You can read everything Mr. Miller has to say at

I have no opinion on who was right or wrong but at least you can see his "math".

Posted by: Scott Lilly | Jun 19, 2014 14:25

Whoa!  That was some heavy reading.  It would be hard for anyone to hear his message over the tone of how he delivers his message.  But really, let’s try to decipher the concern to see if it has any merit.  The last time Mr. Miller was so prominently reported in this paper (that I remember), his concern was legitimate.  Disturbing to me was elected officials, the county attorney, and this paper seemingly went on auto-pilot in attempts to dismiss Mr. Miller’s accusations – and they were all wrong in doing so. 


I see these as questions that should be answered:


1)      There were years the funding formula was not used.  Was this done properly?  If there was expectation that the funding formula was to be used, was deviation from it done with proper authority and communication?  (Forget if there was a legal requirement to use the formula or not – just as a matter of Open Meetings Laws, internal processes and controls, county policy, etc.)

2)      There was mention that “a mistake over a 10-year period” could have occurred.  This ought to be identified and quantified – not just subjectively stated as “materially accurate.”


Once these facts have been discovered, only then should anyone start to wonder why any errors or deviations occurred.  People make mistakes.  If mistakes were not caught by the many people who should have reviewed the formula and its use, that raises another question down another path.


And as a friendly amendment to the proposal, since Mr.
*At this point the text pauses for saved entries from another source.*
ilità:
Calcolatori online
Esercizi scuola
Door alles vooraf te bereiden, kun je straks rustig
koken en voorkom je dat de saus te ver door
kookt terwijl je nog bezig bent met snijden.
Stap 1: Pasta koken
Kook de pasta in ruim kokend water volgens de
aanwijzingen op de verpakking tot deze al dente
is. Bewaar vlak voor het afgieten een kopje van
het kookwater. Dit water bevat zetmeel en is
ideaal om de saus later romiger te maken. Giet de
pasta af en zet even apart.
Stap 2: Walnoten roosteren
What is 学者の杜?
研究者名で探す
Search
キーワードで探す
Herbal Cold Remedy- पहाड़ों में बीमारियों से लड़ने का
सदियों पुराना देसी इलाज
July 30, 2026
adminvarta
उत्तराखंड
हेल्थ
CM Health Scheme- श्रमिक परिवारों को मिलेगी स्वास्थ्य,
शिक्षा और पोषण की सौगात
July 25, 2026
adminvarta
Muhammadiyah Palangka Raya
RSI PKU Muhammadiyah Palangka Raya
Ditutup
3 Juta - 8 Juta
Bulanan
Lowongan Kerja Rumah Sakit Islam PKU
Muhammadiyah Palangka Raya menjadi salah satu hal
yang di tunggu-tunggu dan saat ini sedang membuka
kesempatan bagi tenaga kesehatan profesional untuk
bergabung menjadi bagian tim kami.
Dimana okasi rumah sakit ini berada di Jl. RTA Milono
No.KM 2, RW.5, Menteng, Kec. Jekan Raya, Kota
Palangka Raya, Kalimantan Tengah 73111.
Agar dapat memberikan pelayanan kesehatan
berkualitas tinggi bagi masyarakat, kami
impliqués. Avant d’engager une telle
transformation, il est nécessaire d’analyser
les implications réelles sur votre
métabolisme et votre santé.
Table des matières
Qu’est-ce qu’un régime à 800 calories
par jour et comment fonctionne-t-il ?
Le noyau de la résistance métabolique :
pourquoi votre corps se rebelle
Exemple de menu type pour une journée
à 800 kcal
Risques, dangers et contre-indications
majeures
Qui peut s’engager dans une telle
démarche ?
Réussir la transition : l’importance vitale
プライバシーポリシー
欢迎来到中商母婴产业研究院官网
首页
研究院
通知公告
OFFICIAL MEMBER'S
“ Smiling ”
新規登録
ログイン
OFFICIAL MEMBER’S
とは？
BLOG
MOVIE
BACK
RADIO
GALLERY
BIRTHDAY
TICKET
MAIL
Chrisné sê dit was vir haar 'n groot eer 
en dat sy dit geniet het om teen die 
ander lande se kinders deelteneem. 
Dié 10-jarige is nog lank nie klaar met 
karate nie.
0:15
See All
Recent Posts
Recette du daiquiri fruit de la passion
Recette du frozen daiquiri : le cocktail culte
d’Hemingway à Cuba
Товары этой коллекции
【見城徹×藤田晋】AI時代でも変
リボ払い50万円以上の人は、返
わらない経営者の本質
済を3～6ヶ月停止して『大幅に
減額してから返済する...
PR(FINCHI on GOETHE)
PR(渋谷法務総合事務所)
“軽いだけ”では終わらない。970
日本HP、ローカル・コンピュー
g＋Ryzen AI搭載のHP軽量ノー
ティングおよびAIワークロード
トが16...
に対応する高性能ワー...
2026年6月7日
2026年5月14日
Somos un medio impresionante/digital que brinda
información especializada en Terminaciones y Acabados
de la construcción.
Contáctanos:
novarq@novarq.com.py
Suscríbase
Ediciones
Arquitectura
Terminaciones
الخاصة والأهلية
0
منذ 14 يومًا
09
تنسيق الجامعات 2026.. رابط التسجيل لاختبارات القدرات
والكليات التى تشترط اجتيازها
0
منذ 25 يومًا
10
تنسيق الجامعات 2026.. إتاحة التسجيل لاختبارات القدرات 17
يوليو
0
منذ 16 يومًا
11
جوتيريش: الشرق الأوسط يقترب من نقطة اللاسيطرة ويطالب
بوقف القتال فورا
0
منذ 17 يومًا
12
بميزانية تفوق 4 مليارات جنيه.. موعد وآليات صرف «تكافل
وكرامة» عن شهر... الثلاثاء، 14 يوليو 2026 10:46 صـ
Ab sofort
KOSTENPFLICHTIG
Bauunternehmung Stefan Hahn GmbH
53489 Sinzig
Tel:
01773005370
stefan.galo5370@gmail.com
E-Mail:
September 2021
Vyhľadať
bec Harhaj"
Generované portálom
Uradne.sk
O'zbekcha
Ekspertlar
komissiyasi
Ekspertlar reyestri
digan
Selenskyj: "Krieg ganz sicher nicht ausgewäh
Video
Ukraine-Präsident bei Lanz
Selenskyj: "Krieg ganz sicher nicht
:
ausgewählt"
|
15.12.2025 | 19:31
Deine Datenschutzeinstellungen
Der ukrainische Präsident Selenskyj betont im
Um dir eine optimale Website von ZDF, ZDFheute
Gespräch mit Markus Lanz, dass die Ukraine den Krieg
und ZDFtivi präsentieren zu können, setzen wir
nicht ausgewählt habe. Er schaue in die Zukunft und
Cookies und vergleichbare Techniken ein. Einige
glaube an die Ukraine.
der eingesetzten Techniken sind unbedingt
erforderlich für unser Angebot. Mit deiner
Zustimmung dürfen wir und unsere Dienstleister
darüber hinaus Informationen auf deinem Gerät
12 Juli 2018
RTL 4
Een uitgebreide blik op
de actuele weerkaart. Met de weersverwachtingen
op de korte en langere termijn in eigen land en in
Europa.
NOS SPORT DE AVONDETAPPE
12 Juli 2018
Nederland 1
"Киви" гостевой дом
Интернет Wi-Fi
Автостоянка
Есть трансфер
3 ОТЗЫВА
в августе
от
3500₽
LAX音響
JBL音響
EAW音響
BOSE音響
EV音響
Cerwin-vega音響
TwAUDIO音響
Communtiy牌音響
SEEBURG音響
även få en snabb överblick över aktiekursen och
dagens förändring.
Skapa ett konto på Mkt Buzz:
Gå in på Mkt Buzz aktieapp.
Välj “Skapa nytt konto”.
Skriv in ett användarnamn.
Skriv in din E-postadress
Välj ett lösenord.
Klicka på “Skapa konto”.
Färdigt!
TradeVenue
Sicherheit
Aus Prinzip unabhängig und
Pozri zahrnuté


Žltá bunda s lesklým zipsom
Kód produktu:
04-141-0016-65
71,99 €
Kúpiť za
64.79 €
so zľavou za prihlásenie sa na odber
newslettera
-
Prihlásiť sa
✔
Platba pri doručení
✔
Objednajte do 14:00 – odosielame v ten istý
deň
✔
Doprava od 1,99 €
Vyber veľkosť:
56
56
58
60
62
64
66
Miller is so active as a watchdog, perhaps he needs a handler to channel his activities into something constructive.  Seems like he may have missed his calling as an auditor.  Wouldn’t it be great for the county to get free internal audit help?

Posted by: Scott Lilly | Jun 19, 2014 14:43

Did Chairman Swanger really ask in a budget workshop, "If you don't use the funding formula, then what good is it?"  Was Chairman Swanger in office during the years when the county was allowed to deviate from it?